- [GIVEN PROBLEM]
Copy out every one of the records below word for word, keeping each line in its original order.

↓

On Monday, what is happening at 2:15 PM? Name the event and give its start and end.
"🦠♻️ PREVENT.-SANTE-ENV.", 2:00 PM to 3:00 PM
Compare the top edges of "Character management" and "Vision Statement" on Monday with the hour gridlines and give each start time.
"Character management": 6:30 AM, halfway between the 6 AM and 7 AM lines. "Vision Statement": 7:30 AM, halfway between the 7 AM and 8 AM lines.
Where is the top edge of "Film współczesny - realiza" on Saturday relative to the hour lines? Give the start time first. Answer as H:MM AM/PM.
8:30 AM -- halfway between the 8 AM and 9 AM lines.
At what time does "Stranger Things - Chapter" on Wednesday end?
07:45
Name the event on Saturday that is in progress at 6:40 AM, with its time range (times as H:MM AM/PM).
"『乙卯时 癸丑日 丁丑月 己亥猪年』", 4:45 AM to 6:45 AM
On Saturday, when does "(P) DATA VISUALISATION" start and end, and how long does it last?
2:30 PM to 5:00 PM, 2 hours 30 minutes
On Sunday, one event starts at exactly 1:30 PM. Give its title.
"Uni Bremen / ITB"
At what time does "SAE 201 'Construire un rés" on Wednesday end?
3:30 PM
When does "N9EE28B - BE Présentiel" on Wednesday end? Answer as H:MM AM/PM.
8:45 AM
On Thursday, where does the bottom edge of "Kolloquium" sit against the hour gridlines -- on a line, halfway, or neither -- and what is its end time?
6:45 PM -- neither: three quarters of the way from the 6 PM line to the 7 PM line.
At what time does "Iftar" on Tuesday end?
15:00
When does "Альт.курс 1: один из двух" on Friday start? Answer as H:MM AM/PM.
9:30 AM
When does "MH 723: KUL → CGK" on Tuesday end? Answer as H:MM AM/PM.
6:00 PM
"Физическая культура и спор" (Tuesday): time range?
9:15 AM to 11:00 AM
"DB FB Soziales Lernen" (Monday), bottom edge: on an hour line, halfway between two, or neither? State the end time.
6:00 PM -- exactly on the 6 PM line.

↑

- [EXERCISE RESULT]
On Monday, what is happening at 2:15 PM? Name the event and give its start and end.
"🦠♻️ PREVENT.-SANTE-ENV.", 2:00 PM to 3:00 PM
Compare the top edges of "Character management" and "Vision Statement" on Monday with the hour gridlines and give each start time.
"Character management": 6:30 AM, halfway between the 6 AM and 7 AM lines. "Vision Statement": 7:30 AM, halfway between the 7 AM and 8 AM lines.
Where is the top edge of "Film współczesny - realiza" on Saturday relative to the hour lines? Give the start time first. Answer as H:MM AM/PM.
8:30 AM -- halfway between the 8 AM and 9 AM lines.
At what time does "Stranger Things - Chapter" on Wednesday end?
07:45
Name the event on Saturday that is in progress at 6:40 AM, with its time range (times as H:MM AM/PM).
"『乙卯时 癸丑日 丁丑月 己亥猪年』", 4:45 AM to 6:45 AM
On Saturday, when does "(P) DATA VISUALISATION" start and end, and how long does it last?
2:30 PM to 5:00 PM, 2 hours 30 minutes
On Sunday, one event starts at exactly 1:30 PM. Give its title.
"Uni Bremen / ITB"
At what time does "SAE 201 'Construire un rés" on Wednesday end?
3:30 PM
When does "N9EE28B - BE Présentiel" on Wednesday end? Answer as H:MM AM/PM.
8:45 AM
On Thursday, where does the bottom edge of "Kolloquium" sit against the hour gridlines -- on a line, halfway, or neither -- and what is its end time?
6:45 PM -- neither: three quarters of the way from the 6 PM line to the 7 PM line.
At what time does "Iftar" on Tuesday end?
15:00
When does "Альт.курс 1: один из двух" on Friday start? Answer as H:MM AM/PM.
9:30 AM
When does "MH 723: KUL → CGK" on Tuesday end? Answer as H:MM AM/PM.
6:00 PM
"Физическая культура и спор" (Tuesday): time range?
9:15 AM to 11:00 AM
"DB FB Soziales Lernen" (Monday), bottom edge: on an hour line, halfway between two, or neither? State the end time.
6:00 PM -- exactly on the 6 PM line.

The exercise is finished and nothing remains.